◆ Problem requirements
Lines from the one with "hfov_deg: 36.0" up to and including the one with "exposure_s: 1/60" are to be copied exactly from the records below, without their pictures.
********
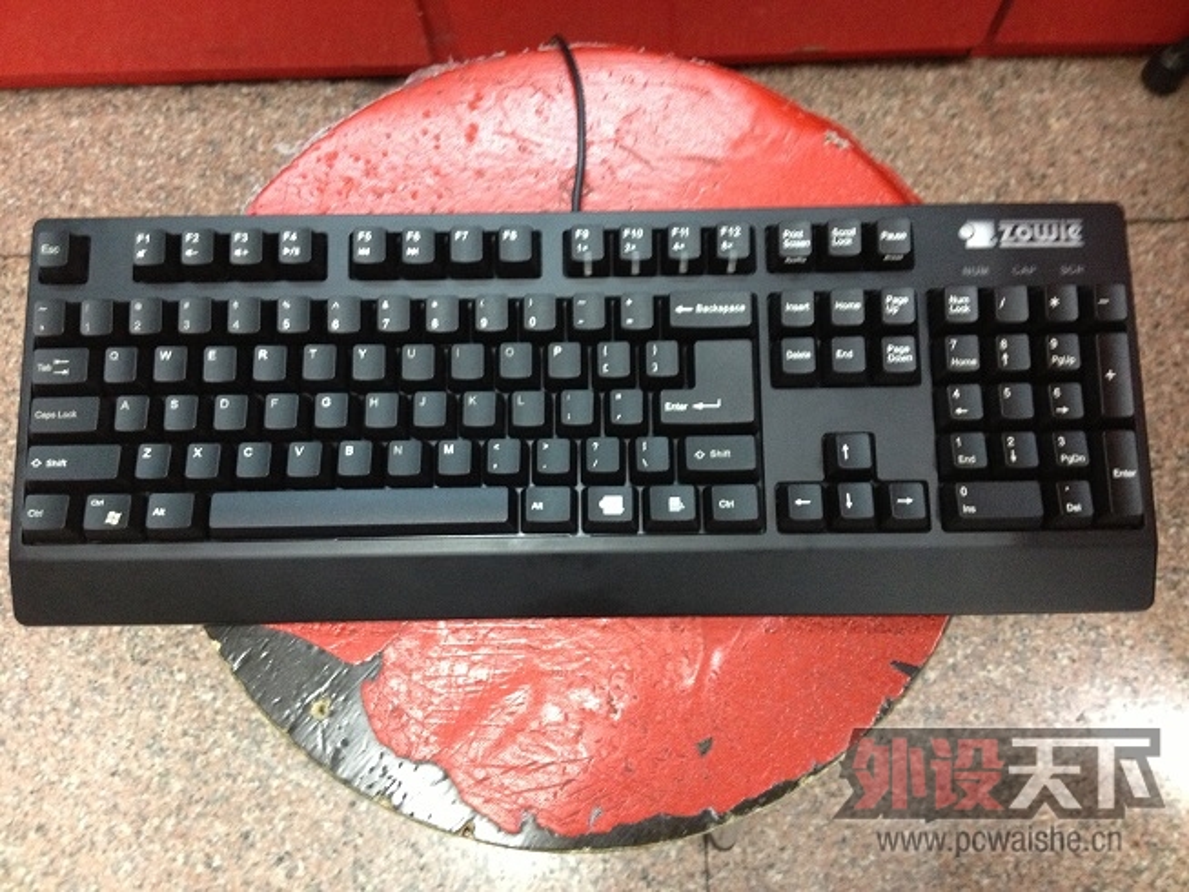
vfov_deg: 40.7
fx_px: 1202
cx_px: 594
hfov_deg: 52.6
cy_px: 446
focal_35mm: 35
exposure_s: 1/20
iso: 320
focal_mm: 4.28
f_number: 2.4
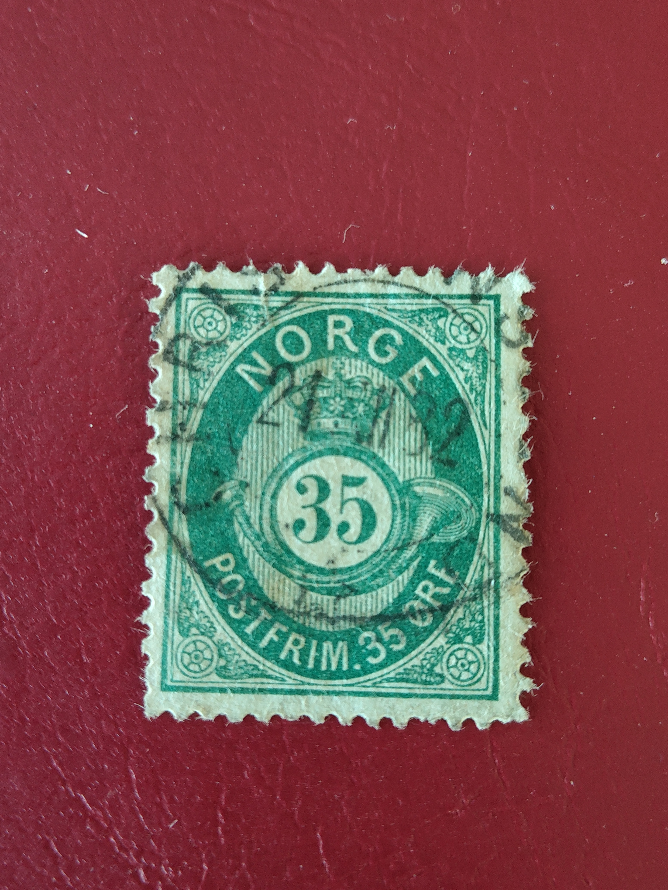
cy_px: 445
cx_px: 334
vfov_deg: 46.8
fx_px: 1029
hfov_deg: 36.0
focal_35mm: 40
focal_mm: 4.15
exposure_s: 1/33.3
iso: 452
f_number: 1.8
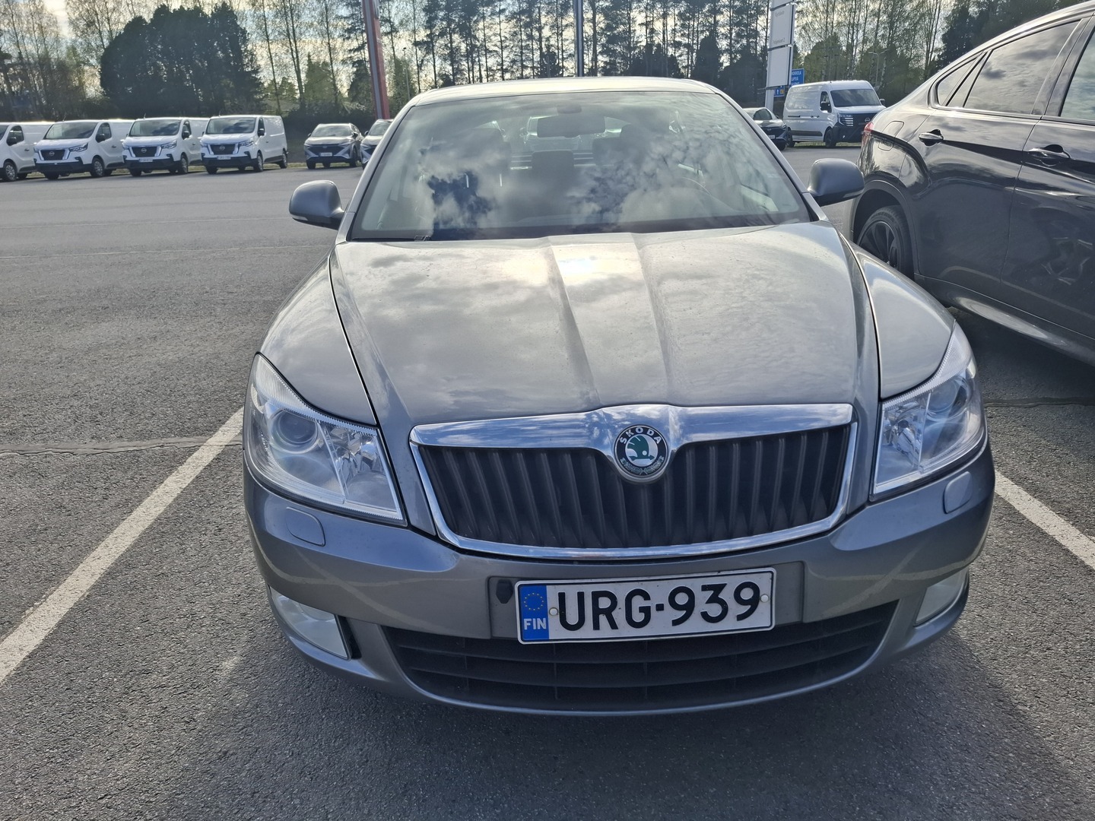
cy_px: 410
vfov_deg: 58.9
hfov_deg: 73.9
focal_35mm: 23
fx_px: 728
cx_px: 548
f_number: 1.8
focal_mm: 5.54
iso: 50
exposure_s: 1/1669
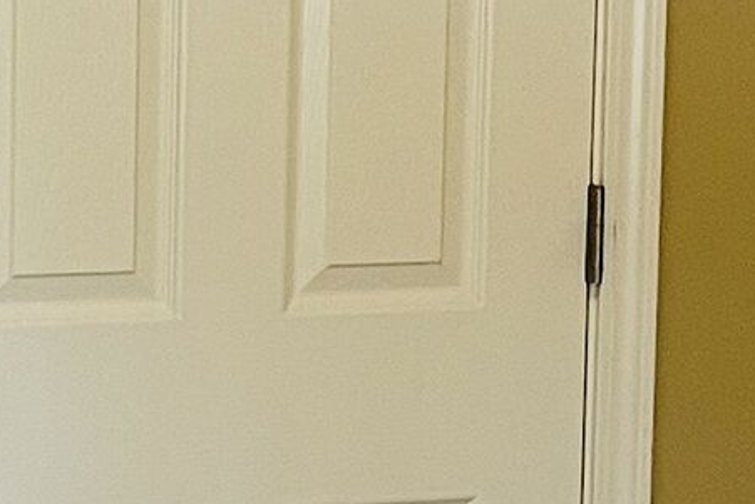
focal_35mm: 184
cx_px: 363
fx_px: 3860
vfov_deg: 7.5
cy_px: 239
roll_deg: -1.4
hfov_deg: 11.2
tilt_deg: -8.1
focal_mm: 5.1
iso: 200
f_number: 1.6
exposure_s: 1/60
********
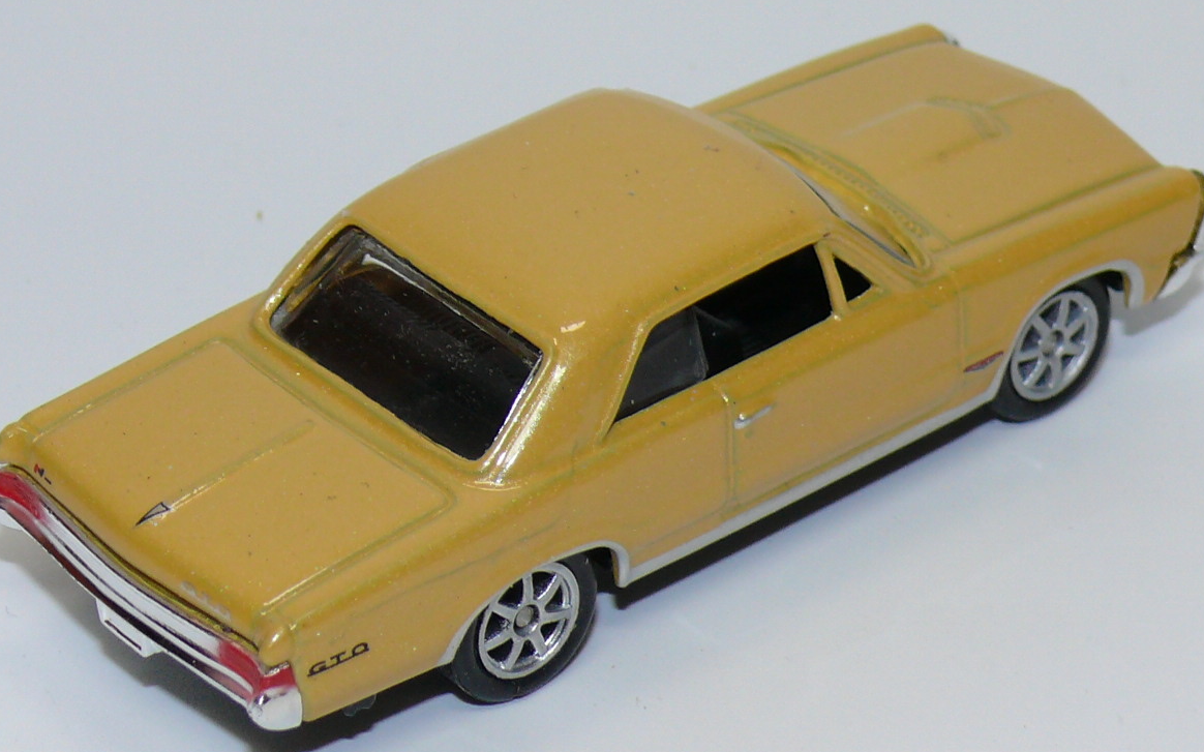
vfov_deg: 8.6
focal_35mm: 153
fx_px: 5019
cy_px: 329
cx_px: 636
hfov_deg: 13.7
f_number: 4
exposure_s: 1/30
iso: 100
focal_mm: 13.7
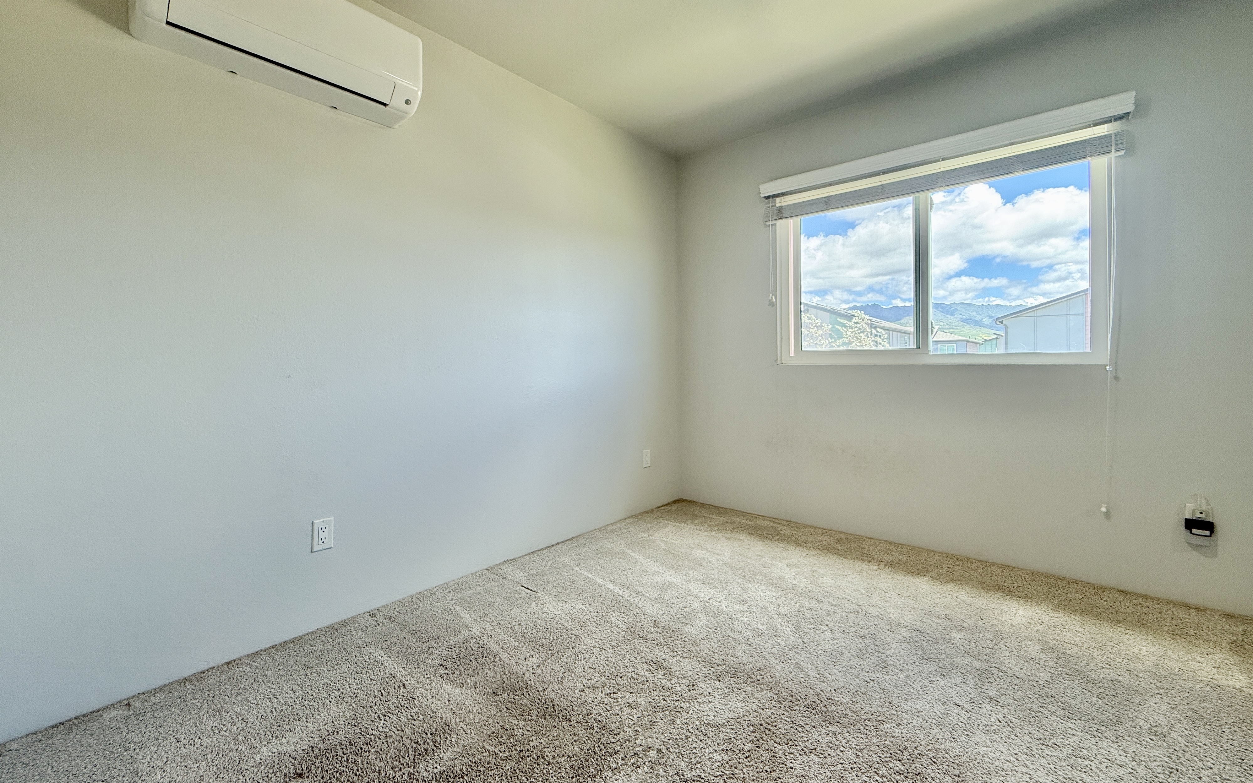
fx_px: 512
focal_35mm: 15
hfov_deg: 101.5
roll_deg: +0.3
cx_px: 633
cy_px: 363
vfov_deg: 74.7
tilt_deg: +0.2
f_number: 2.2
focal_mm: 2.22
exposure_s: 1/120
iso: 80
********
◆ Result
hfov_deg: 36.0
focal_35mm: 40
focal_mm: 4.15
exposure_s: 1/33.3
iso: 452
f_number: 1.8
cy_px: 410
vfov_deg: 58.9
hfov_deg: 73.9
focal_35mm: 23
fx_px: 728
cx_px: 548
f_number: 1.8
focal_mm: 5.54
iso: 50
exposure_s: 1/1669
focal_35mm: 184
cx_px: 363
fx_px: 3860
vfov_deg: 7.5
cy_px: 239
roll_deg: -1.4
hfov_deg: 11.2
tilt_deg: -8.1
focal_mm: 5.1
iso: 200
f_number: 1.6
exposure_s: 1/60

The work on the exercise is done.